Windows Vista の新しいグラフィックス アーキテクチャは、Windows Presentation Foundataion (WPF) と呼ばれる API の中にカプセル化されている。WPF アプリケーションは、XAML(ザムル)と呼ばれる言語を使用し、各アイテムのスクリーン表示をオペレーティング システムに指令している。Microsoft は、.NET 3.0 と呼ばれる開発ツールを含むフレームワークを提供し、XAML コードを生成している。XPS は、ページ付けされた固定形式の XAML のサブセットであり、XML ファイル形式で保存されており、ZIP 形式でラッピングされている。(尚、ZIP 内部の各コンポーネントの構成は、Open Packaging Conventions (OPC) により定義されている。)したがって、WPF 対応アプリケーションからの XPS ネイティブ印刷では、必然的に画面表示と印刷結果との忠実性を高くできる。



一方、XPS 未対応のプリンタ を使用する場合は、XPS-to-GDI Conversion Path (XGC) を用い、XPS 形式を GDI 形式に変換し、従来の GDI プリント ドライバを用い、印刷デバイスで解釈できる PDL 形式に変換して印刷できる。
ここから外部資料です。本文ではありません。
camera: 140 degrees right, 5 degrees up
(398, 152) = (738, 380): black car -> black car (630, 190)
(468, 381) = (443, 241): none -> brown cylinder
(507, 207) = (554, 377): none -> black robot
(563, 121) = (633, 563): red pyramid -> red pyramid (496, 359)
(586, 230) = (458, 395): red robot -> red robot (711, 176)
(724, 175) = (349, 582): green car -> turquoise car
しかしながら、このプリントパスを使用した場合、XGC 変換パスを通過した時点で、XPS の多くのエンハンスメントが欠落し、更に GDI プリント ドライバ内部で EMF Spool ファイル形式からレガシー PDL 形式 (PCL/PostScript) に変換したときに、更に忠実性が失われる可能性が高い。
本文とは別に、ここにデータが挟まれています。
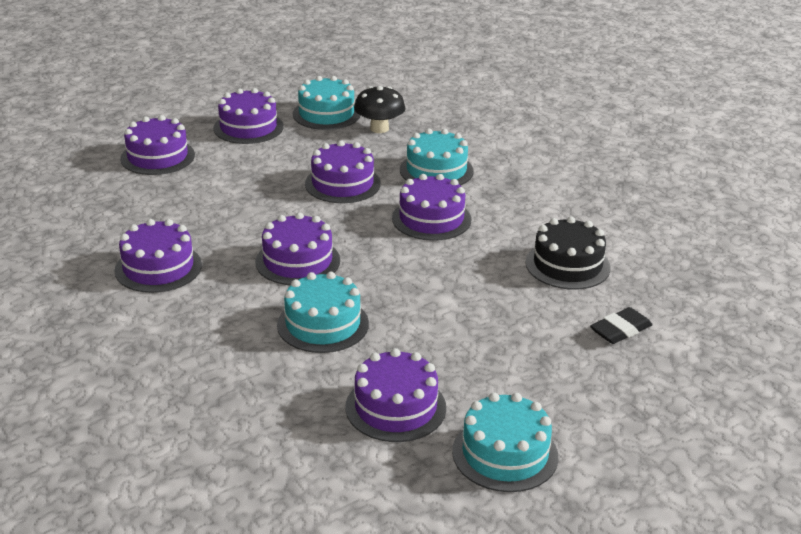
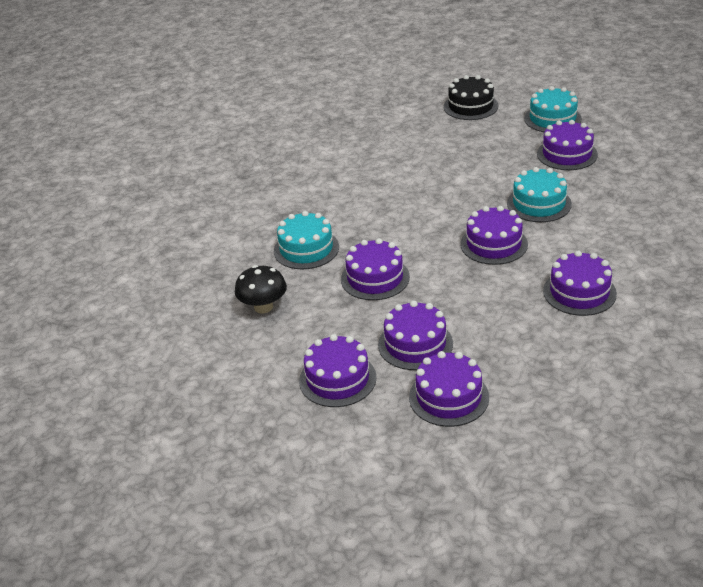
camera: 120 degrees left, 5 degrees up
(326, 114) = (264, 349): turquoise cake -> none
(431, 219) = (377, 221): purple cake -> purple cake (415, 344)
(567, 265) = (372, 158): black cake -> black cake (470, 106)
(620, 330) = (416, 125): black eraser -> none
この様に WPF アプリケーションからの印刷では、変換を通すことにより、オリジナルドキュメントの品質の劣化が発生する可能性が高く、XPS 形式をネイティブに、印刷デバイス内で用いられる最終ラスターイメージ形式に直接変換することが好ましい。



備考:.NET 3.0 framework を Windows XP や Windows 2003 にインストールすることにより、これらの OS 上でも WPF アプリケーションが動作し、XPSDrv プリンタ ドライバを Vista と同様に使用できる。